§ Consigne: Recopiez sans rien changer le passage du texte sur le Mississippi, plus bas, qui va de « Et pas seulement » jusqu'à « avec son Sud). » inclus.

§ Texte à lire:
Un de
ces fils les plus célèbres, William Faulkner - né à New Albany, pas loin de
Memphis - a écrit, «pour bien comprendre le monde, vous devez d’abord comprendre
un endroit comme le Mississippi».
Voilà
donc une première bonne raison de lire l’ouvrage de Bernard Brigouleix et de
Michèle Gayral, «Mississippi, le roman fleuve de l’Amérique»(*).
Mais il
en existe bien d’autres pour se laisser emporter le long du cours d’eau le plus
long des Etats-Unis.
Car,
comme nous le rappelle les auteurs, le Mississippi a forgé l’Histoire de l’Amérique
au même titre que New York ou la Californie: «Sans le Mississippi, les
Etats-Unis resteraient certes une des plus grandes nations du monde – dont c’est
justement le propre que de ne pas voir cette grandeur suspendue à une seule de
leur composantes, si imposante soit-elle. Mais enfin, qui ne voit qu’à ce pays
de superlatifs, l’hyperbole mississippienne manquerait tout de même terriblement?
Et pas seulement aux yeux des passionnés de géographie physique: l’Ol’Man River
des chanteurs de jazz est aussi, en soi, un acteur économique de première
grandeur. Et, puisque l’on parle de jazz, le lieu de naissance d’une double
forme musicale (et même triple: n’oublions pas, outre le blues, le rock) d’autant
plus capitale qu’elle a essaimé à travers le monde entier avec le déferlant
succès que l’on sait. Et encore une source d’inspiration prodigieuse pour la
littérature américaine: Mark Twain, William Faulkner, John Steinbeck, Tennessee
Williams, Scott Fitzgerald, Richard Wright, tant d’autres, de stature également
universelle…».
Et c’est
vrai qu’au fil de ce livre bien écrit et très documenté, on en apprend à toutes
les pages sur cet univers, à la fois, si particulier et, en même temps, si
hétérogène (le Nord du fleuve n’ayant que peu de chose à voir avec son Sud).
On se
replonge ainsi dans les expéditions française qui permirent de découvrir celui
que les Amérindiens appelaient «le Père des eaux» («Meschacebé»), dans le
peuplement des berges, dans les paysages changeants, dans la formidable
aventure des vapeurs qui naviguèrent sur son lit.

§ Lignes de données:
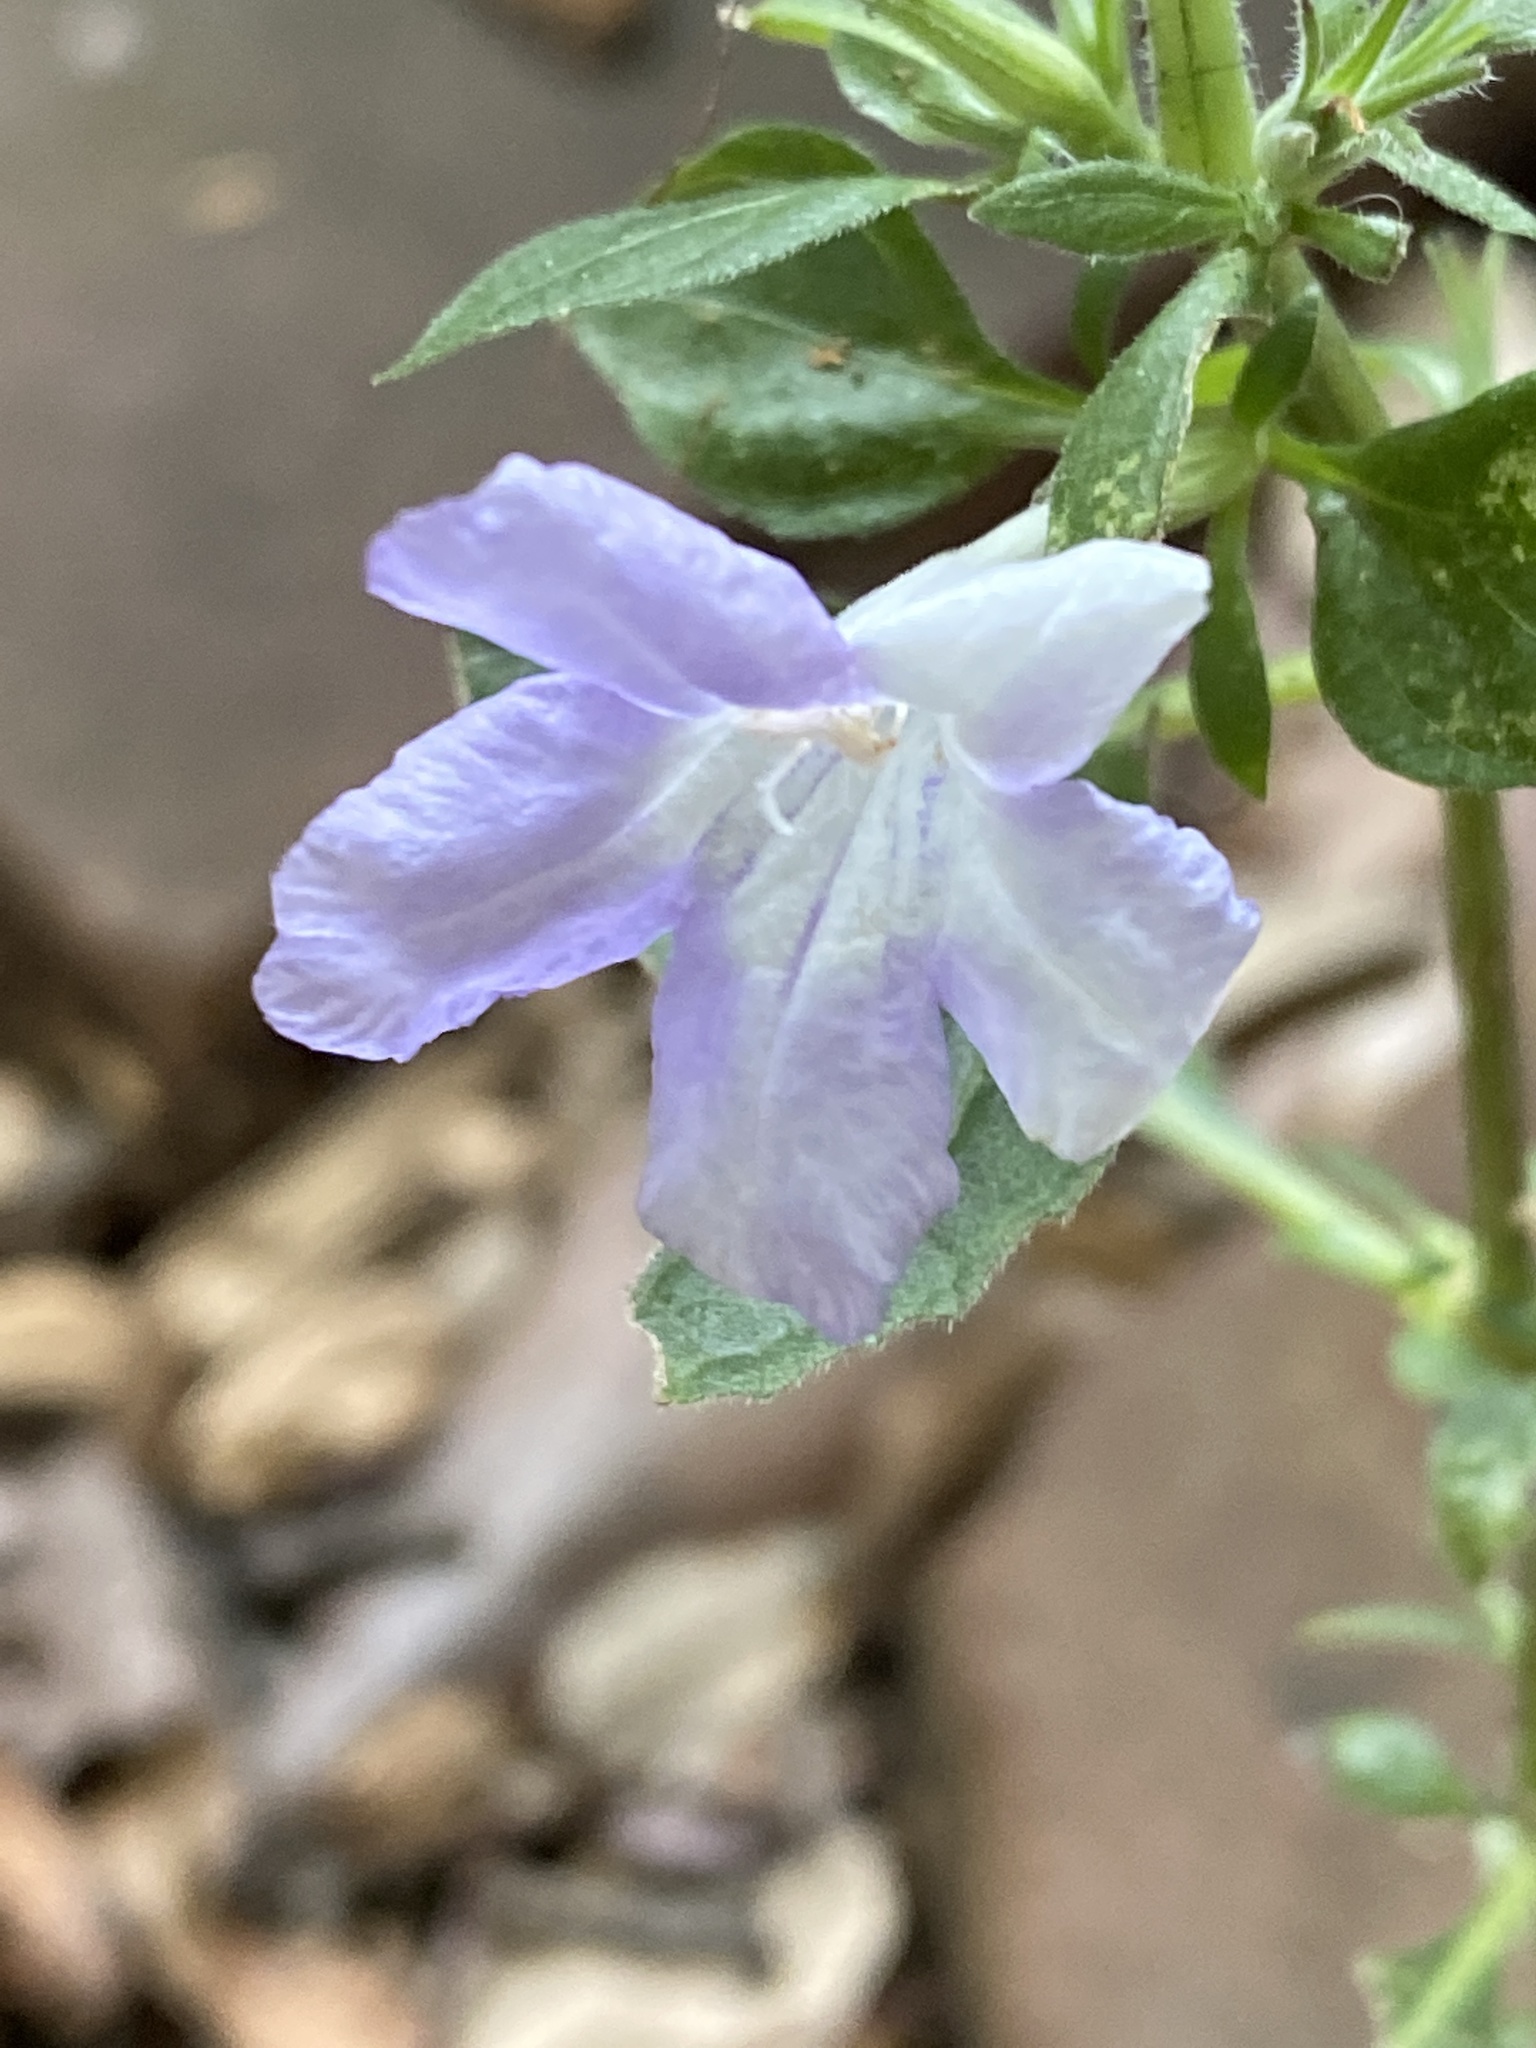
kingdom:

§ Corrigé rédigé:
Et pas seulement aux yeux des passionnés de géographie physique: l’Ol’Man River
des chanteurs de jazz est aussi, en soi, un acteur économique de première
grandeur. Et, puisque l’on parle de jazz, le lieu de naissance d’une double
forme musicale (et même triple: n’oublions pas, outre le blues, le rock) d’autant
plus capitale qu’elle a essaimé à travers le monde entier avec le déferlant
succès que l’on sait. Et encore une source d’inspiration prodigieuse pour la
littérature américaine: Mark Twain, William Faulkner, John Steinbeck, Tennessee
Williams, Scott Fitzgerald, Richard Wright, tant d’autres, de stature également
universelle…».
Et c’est
vrai qu’au fil de ce livre bien écrit et très documenté, on en apprend à toutes
les pages sur cet univers, à la fois, si particulier et, en même temps, si
hétérogène (le Nord du fleuve n’ayant que peu de chose à voir avec son Sud).